国内外の現代児童文学史や現代児童文学論についての考察や論文及び作品論や創作や参考文献を、できれば毎日記載します。

ポール・ベルナ「首なし馬」

2025-03-06 09:37:55 | 参考文献

 1955年発行のフランスの児童文学の古典です。
 戦後しばらくして(おそらく1950年前後)のフランスの下町を舞台に、首なし馬(馬の形をした大型三輪車だが、首も取れてガラクタ扱いだった物)で、坂を猛スピードで下る遊びを中心にして団結している10人の少年少女のお話です。
 ひょんなことから、列車強盗団の1億フランの隠し場所を知ることになった彼らは、犯人逮捕に大きく貢献します。
 この作品の一番すぐれている点は、列車強盗団の逮捕というミステリーの部分(エンターテインメント)と、子どもたちの遊びを中心にした生活(自分たちでお金を稼いで、時には煙草を吸ったりもします)をいきいきと描いた部分(リアリズム)が、無理なく有機的につながっていることです(遊びの中で犯人逮捕のきっかけをつかみます)。
 ご存じのように、フランスは第二次世界大戦中はナチスに侵略されて悲惨な状況でした。
 そこからの復興期には、貧しく荒廃しているところも残っていますが、みんなが生き生きとエネルギッシュに生きていました。
 大人たちは生活するのに精いっぱいで、子どもたちに干渉する暇はありません。
 子どもたちは、戦争後のベビーブームで、町にはたくさん溢れていました。
 このような状況では、子どもたちだけの社会が、今では全く想像できないほど大きなものでした。
 もちろん、当時からいじめもありましたが、子どもたちの社会が、今のような水平構造(同学年で輪切りにされています)ではなく、垂直構造(小学一年から六年、時には中学生も一緒に遊んでいました)であったために、自然と年長の子たちは年少の子たちを面倒を見るようになり、そこには自治と呼んでも差し支えないような世界があって、その中でいじめなどの問題も、多くは大人の手を借りることなく解決していました。
 このような作品を、今リアリズムの手法で描いても、全くリアリティを持たないでしょう(ファンタジーの手法を用いれば、ハリー・ポッターの魔法学校ような独自の世界を描けますが)。
 現在では、子どもたちの世界は、家庭、学校、塾、スポーツクラブなどの習い事など、大人たちによって支配され、搾取され、細分化されているからです。
 こうした子どもたちだけの世界が崩壊したのは、決して最近の事ではありません。
 私はこの本が出版される前年の1954年生まれですが、私が幼少のころ(小学校低学年ぐらい)まではこうした子どもたちだけの世界はありましたが、私が年長(小学校高学年)になるころ(ちょうど東京オリンピックが終わった後です)には、私の育った東京の下町ではすでに崩壊していました。

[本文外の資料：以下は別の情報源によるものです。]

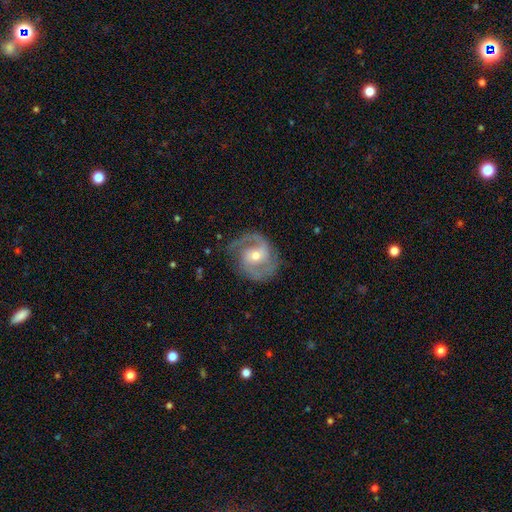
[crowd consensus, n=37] Q: Smooth or featured?
A: featured or disk (97%); runner-up: smooth (3%)
Q: Edge-on disk?
A: no (100%)
Q: Bar?
A: no (47%); runner-up: weak (39%)
Q: Spiral arms?
A: yes (100%)
Q: Spiral winding?
A: medium (56%); runner-up: tight (28%)
Q: Spiral arm count?
A: 2 (92%); runner-up: 1 (6%)
Q: Bulge size?
A: moderate (56%); runner-up: small (42%)
Q: Merging?
A: none (78%); runner-up: minor disturbance (22%)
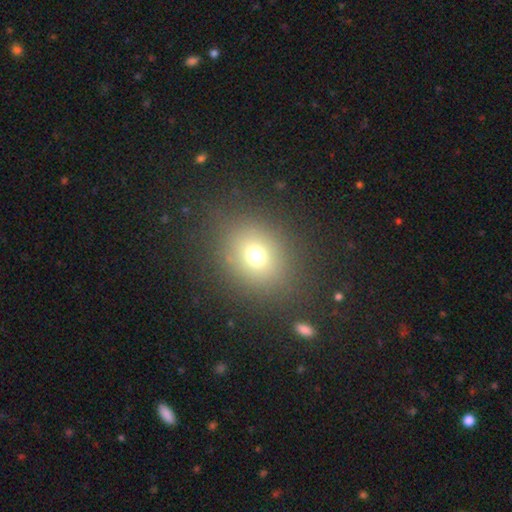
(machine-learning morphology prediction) Smooth or featured? smooth (70%)
How rounded? round (67%)
Merging? none (83%)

 子ども数の減少や、塾や習い事などの教育ブームなどがその背景にはあります。
 日本が高度成長期に差し掛かって、大人たちにゆとりができて、子どもたち(それまでは少なくとも四、五人いた子どもたちが、各家庭に二、三人になっていて、一人っ子も珍しくなくなっていました)に干渉するようになったからです。
 おそらく、地域によっては、もう少し長い間、子どもたちだけの世界はあったかもしれません。

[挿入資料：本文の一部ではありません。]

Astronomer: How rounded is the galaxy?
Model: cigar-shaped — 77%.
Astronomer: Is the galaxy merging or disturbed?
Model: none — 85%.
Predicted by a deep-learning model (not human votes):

 しかし、農村や漁村では、長い間、子どもたちは労働力としてみなされていましたから、東京の下町のような自由に遊ぶ時間はずっと少なかっただろうと思われます。
 ところで、私はこの作品を小学校低学年のころに初めて読んだのですが、その本は講談社版少年少女世界文学全集の第29巻で1961年2月の発行です。
 わずか5、6年前にフランスで出版された話題作がすぐに日本でも読めたわけですから、日本の児童書の出版状況は今よりもはるかに健全だったのでしょう。

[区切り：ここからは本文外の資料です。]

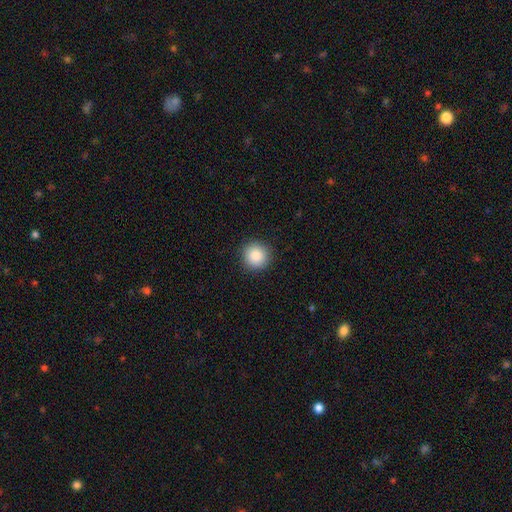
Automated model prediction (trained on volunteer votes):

 そこに載っていたのは紙数の関係(一巻に複数の作品を掲載するため)で抄訳でしたので、犯人逮捕の部分はややあっけなかったように記憶しています(今回全訳で読んで、初めてその部分はすっきり納得できました)が、子どもたちの遊びや生活の部分はほとんどカットがなく、私が子どもの時に魅了されたのはこちらの方でした。
 特に、日本と違って男の子も女の子も一緒に遊び、主人公のフェルナンに、仲良しのマリオン(犯人逮捕の時に大活躍する犬使い(町中の犬たちと友だちで、口笛一つで何十匹も呼び集めることができます)の少女)が別れ際にほっぺにキスをするのを、ドキドキしながら読んだ記憶があります。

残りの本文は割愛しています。